Apesar de o novo programa de parcelamento parecer ser uma boa novidade, especialmente diante do parcelamento ordinário de 60 meses, é pouco provável que, na prática, ele atenda às necessidades das empresas em recuperação judicial.
O que se esperava era a instituição de um programa que permitisse a concessão de prazos mais alongados
Empresas em recuperação judicial - tais quais muitas dos setores sucroalcooleiro e têxtil, dentre muitos outros segmentos - são sociedades que se encontram sujeitas a alto stress econômico-financeiro. A situação é tão grave que credores aprovam - ou são obrigados a aprovar - planos de recuperação concedendo descontos relevantes em seus créditos, abrindo mão de parcela significativa não só de acréscimos financeiros, mas também do próprio principal da dívida, recebendo o saldo remanescente em prazos longos, em muitos casos superiores a quinze anos (180 meses), com taxas de juros inferiores às de mercado.
Nesse cenário, o parcelamento específico introduzido pela Lei n. 13.043, de 2014, provavelmente frustrará muitas empresas em recuperação judicial no futuro.
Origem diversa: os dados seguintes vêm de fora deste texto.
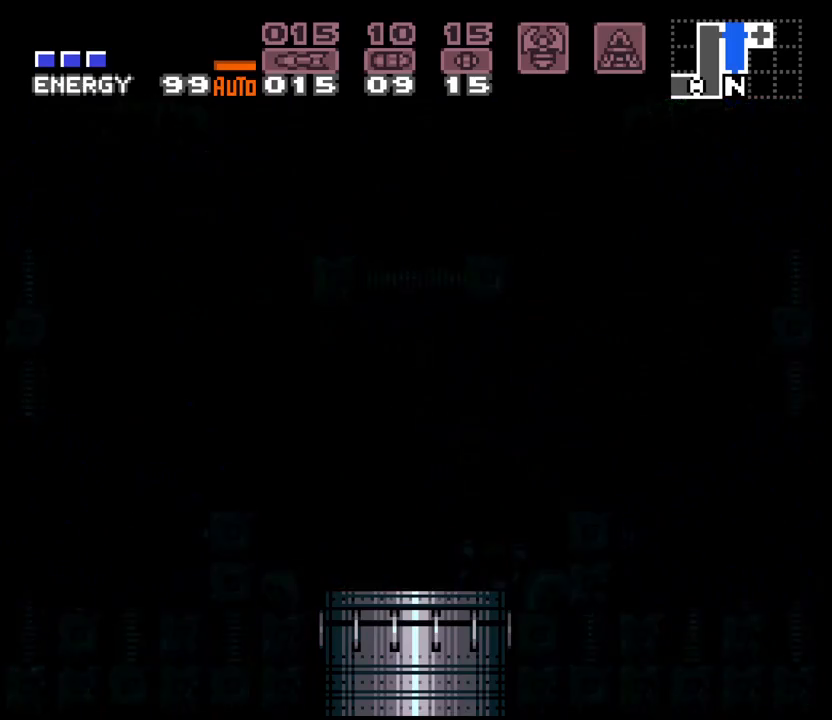
{"buttons": ["DPAD_RIGHT"], "events": []}
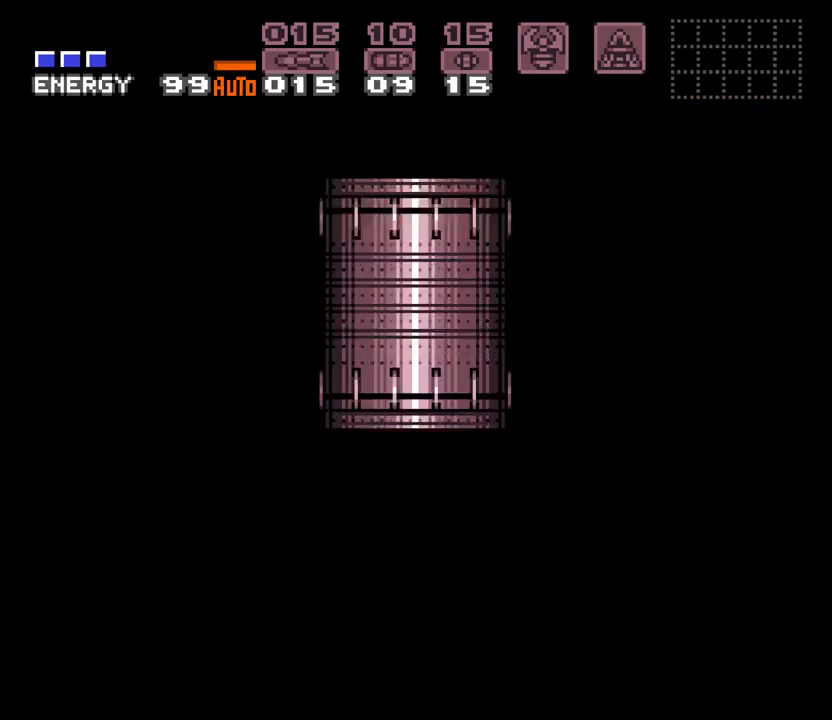
{"buttons": ["DPAD_RIGHT"], "events": []}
O que se esperava, não se pode deixar de dizer, era a instituição de um programa que permitisse a concessão de prazos mais alongados, possibilidade de quitar a dívida fiscal em parcelas calculadas com base em percentual do faturamento, taxas de juros menores, faculdade de utilização plena de prejuízos fiscais para quitar tributos e penalidades, oportunidade para parcelar inclusive tributos devidos no período corrente em prazos mais alongados, descontos aplicáveis a juros, multas etc.
A introdução do parcelamento novel pela Lei nº 13.043 sem tais mecanismos - ou pelo menos parte deles - cria uma situação inusitada, pois, ainda que os credores trabalhistas, civis e comerciais negociem e se sacrifiquem aprovando plano de empresas recuperáveis com concessões creditícias relevantes (que, não raro, envolvem altos descontos do principal), a dívida fiscal federal poderá ser parcelada pelas recuperandas apenas e tão somente nos termos engessados da referida lei, podendo comprometer seriamente o fluxo de caixa dessas ou até mesmo inviabilizar a recuperação, exatamente aquilo que a lei de falências e recuperações judiciais busca evitar.
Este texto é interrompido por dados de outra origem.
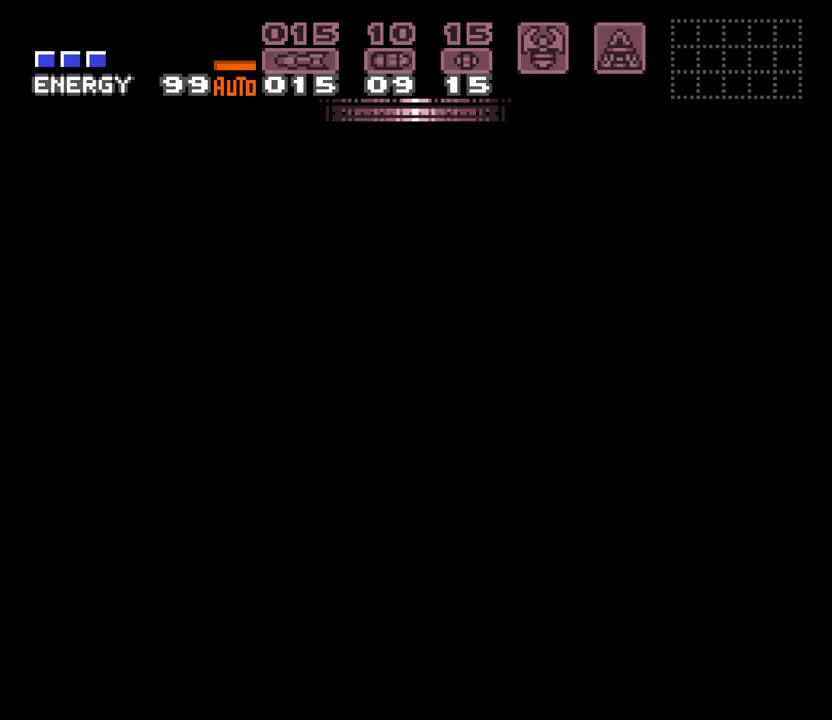
{"buttons": ["A", "L1", "DPAD_RIGHT"], "events": [[117, "A", "down"], [283, "L1", "down"], [350, "L1", "up"], [367, "R1", "down"], [467, "L1", "down"], [483, "R1", "up"]]}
Com o término de mais uma oportunidade de aderir ao Refis, ainda que possam eventualmente se socorrer do novo parcelamento instituído pela Lei nº 13.043, as empresas em recuperação provavelmente viverão na expectativa de introdução de novos programas de moratória fiscal mais realistas, que sejam condizentes com sua situação de fragilidade econômica. Nesse ínterim, poderão ter que encarar contenciosos fiscais complicados, com o risco de terem ativos importantes ao negócio penhorados e leiloados, o que, em última instância, poderá acarretar a sua falência, resultado indesejado pela Lei de Falências e Recuperações de 2005. Caberá ao Poder Judiciário equilibrar essa tensão.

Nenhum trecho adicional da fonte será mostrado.